▶ **INSTRUCTION**:
Pull out every line of the records that contains the string "lximage" and copy each one.

▶ **DATA SECTION**:
++++++++++
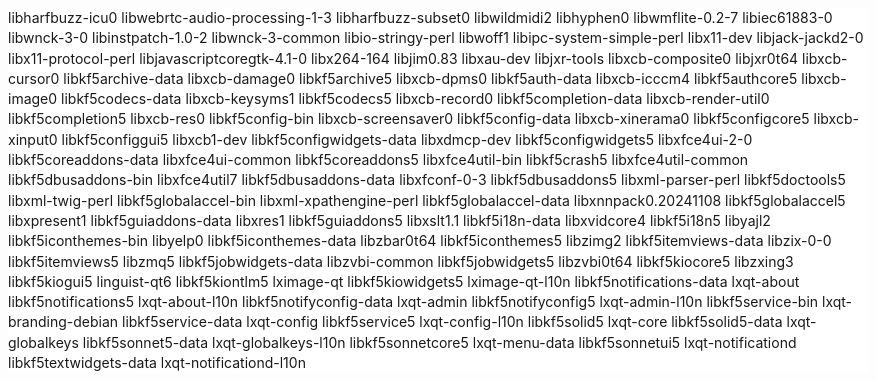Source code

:   libharfbuzz-icu0                libwebrtc-audio-processing-1-3
  libharfbuzz-subset0             libwildmidi2
  libhyphen0                      libwmflite-0.2-7
  libiec61883-0                   libwnck-3-0
  libinstpatch-1.0-2              libwnck-3-common
  libio-stringy-perl              libwoff1
  libipc-system-simple-perl       libx11-dev
  libjack-jackd2-0                libx11-protocol-perl
  libjavascriptcoregtk-4.1-0      libx264-164
  libjim0.83                      libxau-dev
  libjxr-tools                    libxcb-composite0
  libjxr0t64                      libxcb-cursor0
  libkf5archive-data              libxcb-damage0
  libkf5archive5                  libxcb-dpms0
  libkf5auth-data                 libxcb-icccm4
  libkf5authcore5                 libxcb-image0
  libkf5codecs-data               libxcb-keysyms1
  libkf5codecs5                   libxcb-record0
  libkf5completion-data           libxcb-render-util0
  libkf5completion5               libxcb-res0
  libkf5config-bin                libxcb-screensaver0
  libkf5config-data               libxcb-xinerama0
  libkf5configcore5               libxcb-xinput0
  libkf5configgui5                libxcb1-dev
  libkf5configwidgets-data        libxdmcp-dev
  libkf5configwidgets5            libxfce4ui-2-0
  libkf5coreaddons-data           libxfce4ui-common
  libkf5coreaddons5               libxfce4util-bin
  libkf5crash5                    libxfce4util-common
  libkf5dbusaddons-bin            libxfce4util7
  libkf5dbusaddons-data           libxfconf-0-3
  libkf5dbusaddons5               libxml-parser-perl
  libkf5doctools5                 libxml-twig-perl
  libkf5globalaccel-bin           libxml-xpathengine-perl
  libkf5globalaccel-data          libxnnpack0.20241108
  libkf5globalaccel5              libxpresent1
  libkf5guiaddons-data            libxres1
  libkf5guiaddons5                libxslt1.1
  libkf5i18n-data                 libxvidcore4
  libkf5i18n5                     libyajl2
  libkf5iconthemes-bin            libyelp0
  libkf5iconthemes-data           libzbar0t64
  libkf5iconthemes5               libzimg2
  libkf5itemviews-data            libzix-0-0
  libkf5itemviews5                libzmq5
  libkf5jobwidgets-data           libzvbi-common
  libkf5jobwidgets5               libzvbi0t64
  libkf5kiocore5                  libzxing3
  libkf5kiogui5                   linguist-qt6
  libkf5kiontlm5                  lximage-qt
  libkf5kiowidgets5               lximage-qt-l10n
  libkf5notifications-data        lxqt-about
  libkf5notifications5            lxqt-about-l10n
  libkf5notifyconfig-data         lxqt-admin
  libkf5notifyconfig5             lxqt-admin-l10n
  libkf5service-bin               lxqt-branding-debian
  libkf5service-data              lxqt-config
  libkf5service5                  lxqt-config-l10n
  libkf5solid5                    lxqt-core
  libkf5solid5-data               lxqt-globalkeys
  libkf5sonnet5-data              lxqt-globalkeys-l10n
  libkf5sonnetcore5               lxqt-menu-data
  libkf5sonnetui5                 lxqt-notificationd
  libkf5textwidgets-data          lxqt-notificationd-l10n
++++++++++
▶ **REPLY TO THE EXERCISE**:
  libkf5kiontlm5                  lximage-qt
  libkf5kiowidgets5               lximage-qt-l10n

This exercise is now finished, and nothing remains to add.